#### [TEXTAUSZUG]
==*==

Conti: Weiteres Werk besetzt

Die Belegschaft der Continental Clairoix besetzt das Werk in Sarreguemines und versucht so, den Kampf auszuweiten. Der Kampf der Contis geht weiter

Werksbesetzung in Sarreguemines

Eigentlich wollten die Continental-Arbeiter aus dem nordfranzösischen Clairoix an jenem Tag nach Aachen fahren, um vor dem deutschen Reifenwerk gegen die Schliessungspläne des multinationalen Konzerns zu protestieren. Eine solche Absicht hatten sie jedenfalls zuvor geäussert. Die Folge war, dass vor dem Aachener Werk ein riesiges Polizeiaufgebaut auf sie wartete: Mit mindestens 20 Fahrzeugen waren die Ordnungskräfte aufgefahren, vor dem vollständig abgeriegelten Parkplatz patrouillierte berittene Polizei, in Spezialwagen kläfften mehrere Hunde, vor dem Werkstor stand die Betriebsfeuerwehr bereit, ausserdem zur Überwachung jede Menge Beamte in Zivil. Ein eigentliches Heer der bürgerlichen Staatsmacht war ausgerückt, um den Arbeiterprotest niederzuschlagen. Denn was sich seit einigen Wochen und Monaten in Frankreich abspielt, das soll in Deutschland sogleich im Keim erstickt werden. Die wackeren Hüter von Ruhe und Ordnung waren gut vorbereitet und warteten mehrere Stunden lang auf die kämpferischen Arbeiter aus Clairoix. Doch sie warteten vergebens, die Contis kamen nicht. Wo waren sie bloss geblieben?

==*==

(Auszug aus einem Datensatz)
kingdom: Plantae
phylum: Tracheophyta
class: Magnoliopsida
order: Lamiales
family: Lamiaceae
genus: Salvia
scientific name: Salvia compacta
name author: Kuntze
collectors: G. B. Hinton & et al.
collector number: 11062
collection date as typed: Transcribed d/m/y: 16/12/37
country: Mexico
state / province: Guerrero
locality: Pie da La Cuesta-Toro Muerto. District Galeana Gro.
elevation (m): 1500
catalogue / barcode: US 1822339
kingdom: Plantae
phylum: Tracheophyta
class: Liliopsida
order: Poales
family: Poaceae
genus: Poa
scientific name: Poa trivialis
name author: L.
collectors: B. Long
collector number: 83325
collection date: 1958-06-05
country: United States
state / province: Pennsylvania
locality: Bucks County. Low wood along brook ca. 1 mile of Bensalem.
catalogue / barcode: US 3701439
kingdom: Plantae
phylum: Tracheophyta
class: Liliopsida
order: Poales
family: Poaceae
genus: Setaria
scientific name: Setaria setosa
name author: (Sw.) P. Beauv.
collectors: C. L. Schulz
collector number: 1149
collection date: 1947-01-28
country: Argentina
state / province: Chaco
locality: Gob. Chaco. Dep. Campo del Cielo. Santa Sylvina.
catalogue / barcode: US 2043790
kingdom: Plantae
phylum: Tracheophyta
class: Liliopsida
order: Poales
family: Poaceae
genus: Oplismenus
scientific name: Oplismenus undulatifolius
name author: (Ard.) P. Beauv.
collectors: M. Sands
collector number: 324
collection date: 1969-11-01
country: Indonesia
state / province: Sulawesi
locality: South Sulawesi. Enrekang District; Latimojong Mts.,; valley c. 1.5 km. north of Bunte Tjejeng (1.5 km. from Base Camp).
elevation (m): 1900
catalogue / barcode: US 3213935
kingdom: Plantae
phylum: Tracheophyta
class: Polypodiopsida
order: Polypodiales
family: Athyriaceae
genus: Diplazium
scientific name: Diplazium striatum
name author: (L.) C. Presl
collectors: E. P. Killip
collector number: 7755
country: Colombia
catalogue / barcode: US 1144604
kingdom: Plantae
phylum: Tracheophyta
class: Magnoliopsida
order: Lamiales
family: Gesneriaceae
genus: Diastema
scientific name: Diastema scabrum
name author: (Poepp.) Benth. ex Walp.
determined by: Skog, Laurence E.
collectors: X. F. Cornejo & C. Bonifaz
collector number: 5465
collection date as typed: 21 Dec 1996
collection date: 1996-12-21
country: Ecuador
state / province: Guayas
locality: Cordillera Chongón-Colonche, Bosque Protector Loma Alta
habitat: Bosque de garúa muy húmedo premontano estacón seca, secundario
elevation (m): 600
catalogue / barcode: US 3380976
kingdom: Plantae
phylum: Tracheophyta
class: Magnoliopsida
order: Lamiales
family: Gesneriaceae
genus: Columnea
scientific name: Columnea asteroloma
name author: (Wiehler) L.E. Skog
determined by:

==*==

#### [AUFGABEN]
• A. Übersetze den Satz „Doch sie warteten vergebens, die Contis kamen nicht.“ aus dem Text ins Englische.
• B. Benenne in den Datensätzen „collection date“ in „date of collection“ um und gib alles von der Zeile mit „name author: (Poepp.) Benth. ex Walp.“ bis hinunter zur Zeile mit „elevation (m): 600“ wieder, sonst unverändert.
Die Datensätze stehen in keinem Zusammenhang mit dem Text.

#### [LÖSUNGEN]
• A. But they waited in vain; the Contis did not come.

• B.
name author: (Poepp.) Benth. ex Walp.
determined by: Skog, Laurence E.
collectors: X. F. Cornejo & C. Bonifaz
collector number: 5465
date of collection as typed: 21 Dec 1996
date of collection: 1996-12-21
country: Ecuador
state / province: Guayas
locality: Cordillera Chongón-Colonche, Bosque Protector Loma Alta
habitat: Bosque de garúa muy húmedo premontano estacón seca, secundario
elevation (m): 600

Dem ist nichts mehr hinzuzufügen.